STAR rebates in New York: Why tax assessors are ‘vehemently opposed’ to new changes

ALBANY – Tax assessors across New York are ripping a new state law that will mean homeowners earning between $250,000 and $500,000 a year will get a check for their STAR rebates rather than receiving an upfront savings directly in their school-tax bills.

The measure was tucked into the state budget last month and is the sixth change to the popular STAR rebate program that offsets a portion of income-eligible homeowners’ property taxes.

The latest change will create confusion and inequities in the $3 billion program, the New York State Assessors Association warned earlier this month.

“We can agree that with each administrative change there has been confusion among the taxpayers and unnecessary chaos in the assessment community,” the group said in lengthy statement.

About 2.6 million New Yorkers receive the STAR benefit each year, but the state has been making a variety of changes to it in recent years — both as an fiscal maneuver and as a way to streamline the program.

What will change?

The latest change won’t impact who is eligible for the program.

Yet it will impact whether homeowners get their STAR rebate as a check each fall or an upfront savings in their bills, which had been the case for everyone until recently.

And there’s another twist. The state wants everyone in the program to switch to a check: So only those who get a check this fall will get a 2 percent increase in their STAR savings.

“The exemption will not receive a greater savings than received in 2018. This is the dangling carrot to encourage the taxpayer to convert to the STAR Credit,” the Assessors Association.

Several years ago, New York started issuing STAR checks for those who bought their homes after Aug. 1, 2015.

Now it will switch to a check this fall for anyone earning between $250,000 and $500,000, which is the maximum income eligibility for the program.

For everyone else who has owned their homes prior to Aug. 1, 2015, and earn less than $250,000 a year, they will still get the STAR savings in their tax bills, unless they decide they want the check.

The change doesn’t impact senior citizens who get Enhanced STAR, which is available to homeowners age 65 and older with incomes of $86,300 or less.

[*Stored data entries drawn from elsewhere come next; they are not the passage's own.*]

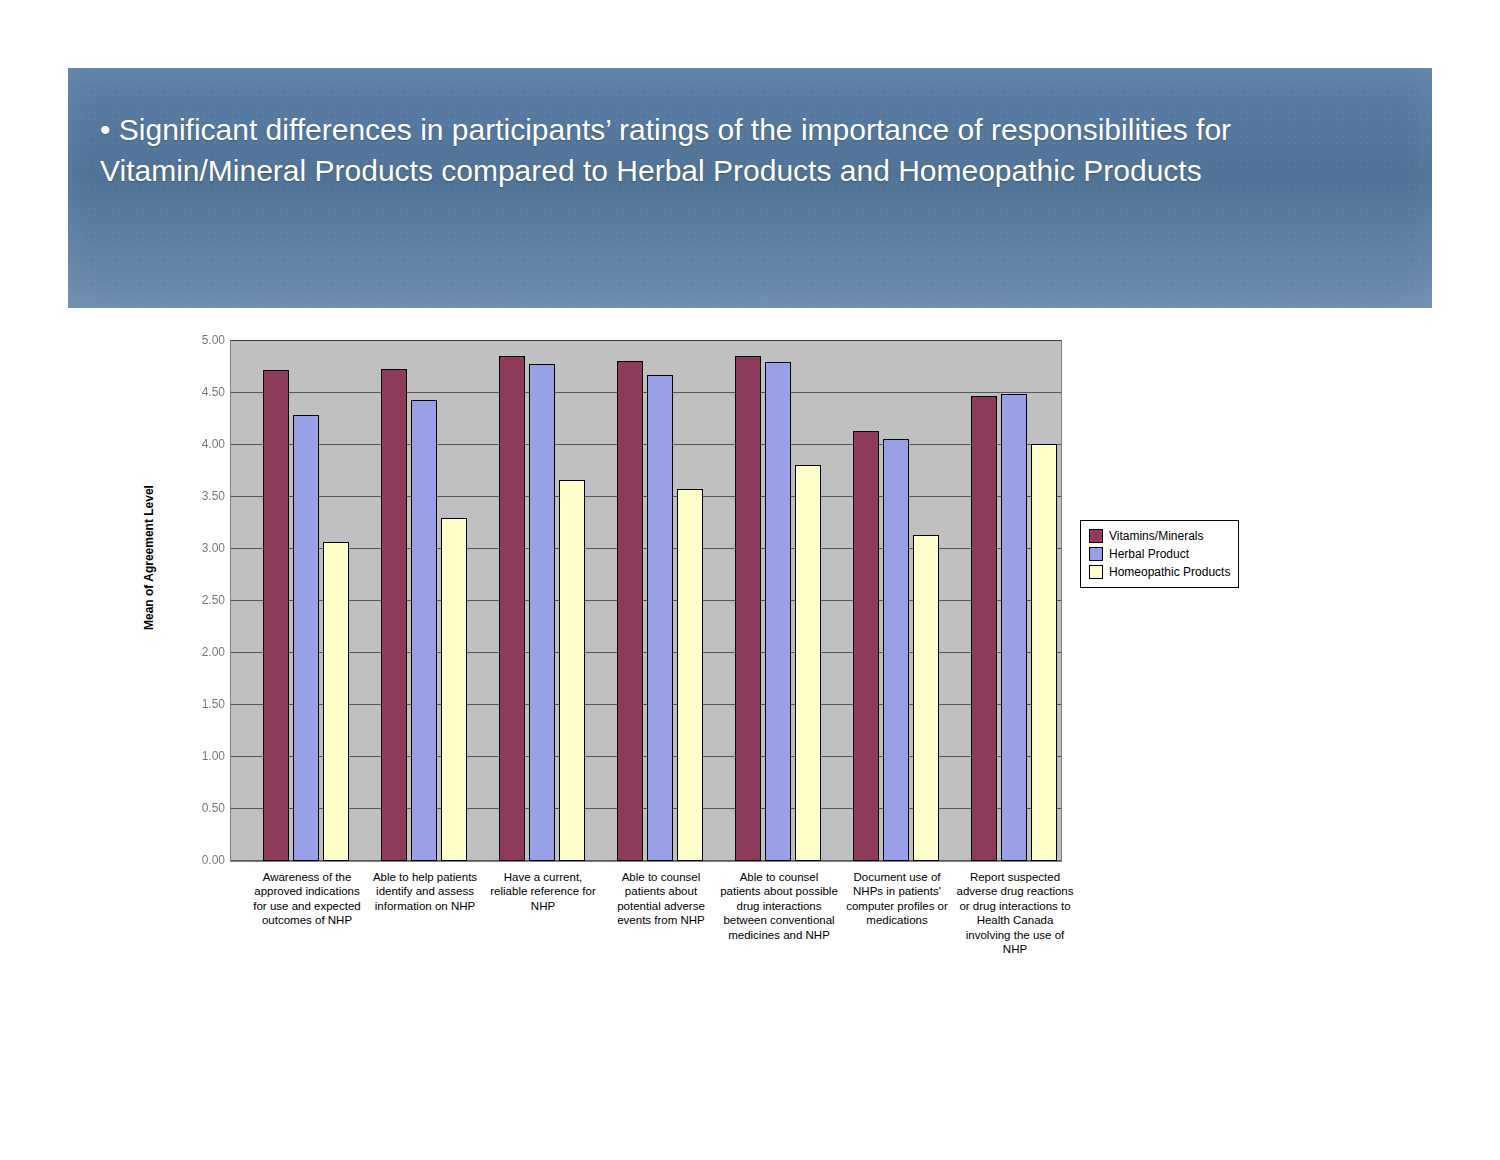• Significant differences in participants’ ratings of the importance of responsibilities for Vitamin/Mineral Products compared to Herbal Products and Homeopathic Products
Mean of Agreement Level
0.00
0.50
1.00
1.50
2.00
2.50
3.00
3.50
4.00
4.50
5.00
Awareness of the approved indications for use and expected outcomes of NHP
Able to help patients identify and assess information on NHP
Have a current, reliable reference for NHP
Able to counsel patients about potential adverse events from NHP
Able to counsel patients about possible drug interactions between conventional medicines and NHP
Document use of NHPs in patients' computer profiles or medications
Report suspected adverse drug reactions or drug interactions to Health Canada involving the use of NHP
Vitamins/Minerals
Herbal Product
Homeopathic Products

The state has defended the changes, saying it will make the program more efficient and homeowners will receive the checks in time to pay their school taxes, which for most of the state is by Sept. 30.

“By shifting taxpayers to the credit program, the state is able to more efficiently administer the program, strengthen its ability to prevent abuse and separate the STAR savings from the tax bill, making school districts more accountable to taxpayers,” Freeman Klopott, a spokesman for the state Budget Division, said.

Assessors and other critics warned that New York has had trouble in previous years getting all the checks out on time, which could leave homeowners awaiting hundreds if not thousands of dollars when the tax bill comes due.

And if homeowners pay their tax bills through escrow, their banks will likely adjust their monthly payments to account for paying the full tax bill upfront.

“Is the homeowner prepared to pay the full amount anticipating the credit check will arrive on time? Does the homeowner have an escrow account?” the assessors wrote.

“It is important for the homeowner to reach out to the lending institution to ensure their escrow account does not fall short.”

The STAR rebate averages about $800 a year in New York, but more in the New York City suburbs that pay among the highest property taxes in the nation.

“The New York State Assessors Association vehemently opposed these changes to the STAR program,” the group said. “The local assessor was and still is the most knowledgeable entity to administer real property tax exemptions, and STAR was no different.”

Why the change?

When the program started in 1997, schools gave homeowners the STAR savings in their tax bills, and then the schools got reimbursed by the state.

But the state reimbursing the schools showed up on the state’s ledger as an expense.

By issuing checks, the state counts it now as a “personal income tax credit” and it shows up in the state budget as a reduction in tax revenue, not as state spending.

The shift means the state this year could estimate lower its expenses by $238 million.

And since all new home sales come with a STAR check, utlimately all New Yorkers will get a check instead of a savings directly on their tax bill.

“As it is the exemption will diminish over time; there was no need to expedite its extinction,” the assessors continued.

“New York State is creating inequalities amongst those receiving a STAR benefit and is essentially forcing taxpayers to convert to the STAR Credit Check Program.”

What do you have to do?

In order to continue receiving a STAR benefit if you earn between $250,000 and $500,000 or simply want to switch to a check, there is a two-step process.

First, they have to notify their assessor that they are withdrawing from the STAR exemption, which is the upfront tax savings.

Then they have apply for the credit, which is the check.

“Property owners who want to switch to the STAR credit should be aware it is a two-step process,” the assessors association said.

“Follow the instructions for STAR exemption removal and renunciation.”

The group noted that homeowners must file an RP-496, Application to Renounce Previously Granted Exemption(s), with the county director of real property tax services.

Then they have to register with the state Department of Taxation and Finance for the STAR credit check at or by calling 518-457-2036.